Later, my wife Judy shared Cancer Ward with me. I got August 1914 when it came out, and have read it three times. But his work that had the most long-lasting effect on me was the three-volume version of The Gulag Archipelago.
Solzhenitsyn believed deeply in the human spirit. He made few compromises during his life, even when he was a political prisoner, being offered better treatment if he would cooperate with camp authorities.
I've wondered if our illegal, torture-ridden war prisons in Afghanistan, Iraq, Guantanamo Bay and other places will produce a Solzhenitsyn.
Late in his life, beginning with his famed 1978 Harvard commencement speech, Solzhenitsyn took a right turn, eventually embracing many right-wing groups in post-Communist Russia. One of his statements, made a few years ago, encapsulates that view:
It has made man the measure of all things on earth—imperfect man, who is never free of pride, self-interest, envy, vanity, and dozens of other defects. We are now paying for the mistakes which were not properly appraised at the beginning of the journey. On the way from the Renaissance to our days we have enriched our experience, but we have lost the concept of a Supreme Complete Entity which used to restrain our passions and our irresponsibility.

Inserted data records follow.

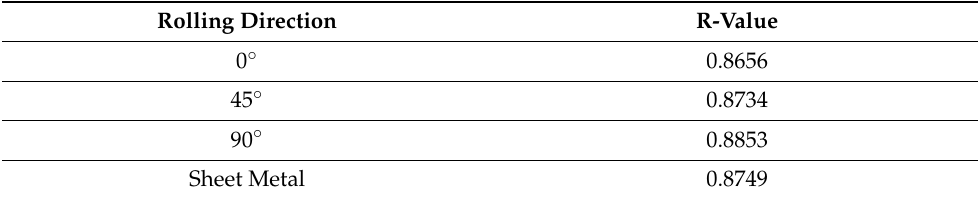
Figure 15. The R-value curve by two different measurement methods in the necking area. Table 1. R-value of DP980 in different rolling direction.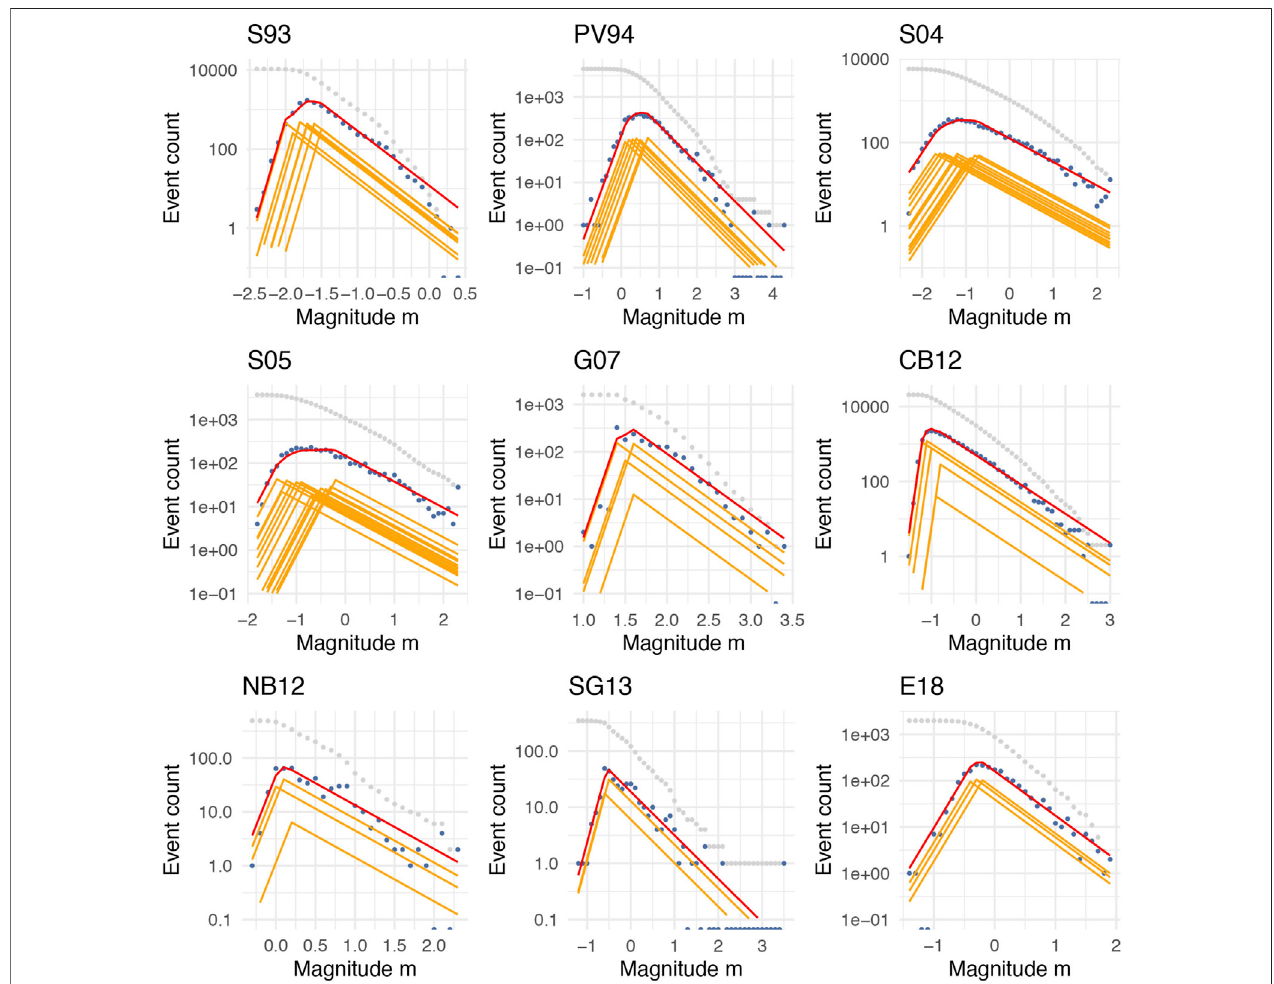
FIGURE3| Non-cumulativeMFD(inblue)of9undergroundstimulationsforwhichanAsymmetricLaplaceMixtureModel(ALMM) fi tisavailable, showninred,with the mixture components shown in orange. See Table 2 for some values.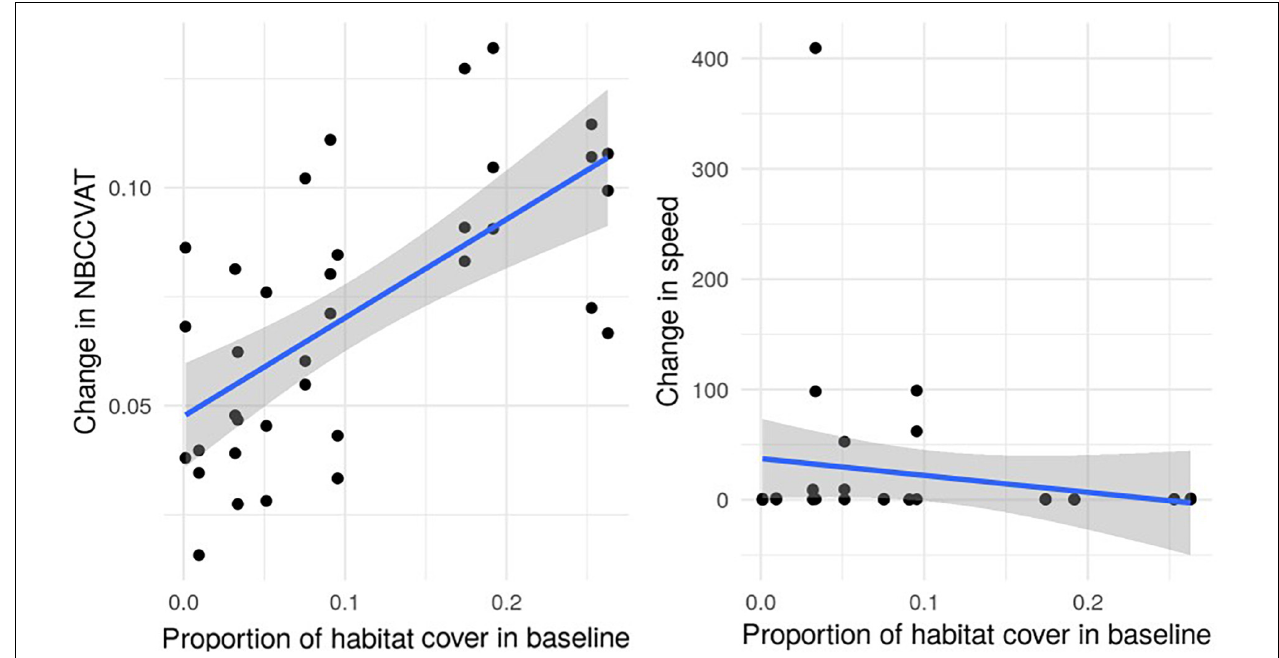
FIGURE 6 | Change in connectivity metrics from baseline in relation to proportion of focal habitat cover. Every point represents the proportional change in the National Biodiversity Climate Change Vulnerability Assessment Tool (NBCCVAT) (left) and speed (right) metric from the baseline for each 10% habitat addition scenario at the county scale against the proportion of focal habitat cover in the baseline landscape. Blue line is the regression line and the gray shared areas are confidence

From about the year 2000 until his death, some of his writings, especially a book-in-progress, Dvesti let vmeste (Two Hundred Years Together), have been judged as anti-Semitic by some, exonerated by others, including Russophile New Yorker editor, David Remnick, an expert on post-Soviet anti-Semitism in Russia.
Of the controversies Solzhenitsyn insinuated himself into, my favorite was the one in which he, with mixed success, questioned the authorship, by Mikhail Sholokhov, of the epic 1930s masterpiece And Quiet Flows the Don. I never bought Solzhenitsyn's arguments, and remain convinced Sholokhov actually wrote the book.
Another of Alexsandr's sons, Ignat Solzhenitsyn, is a great musician. He has appeared in Anchorage twice, as soloist with the Anchorage Symphony in Shostakovich's First Piano Concerto, and as guest conductor of the ASO. That 2000 performance was a memorable rendition of Rachmaninoff's Second Symphony.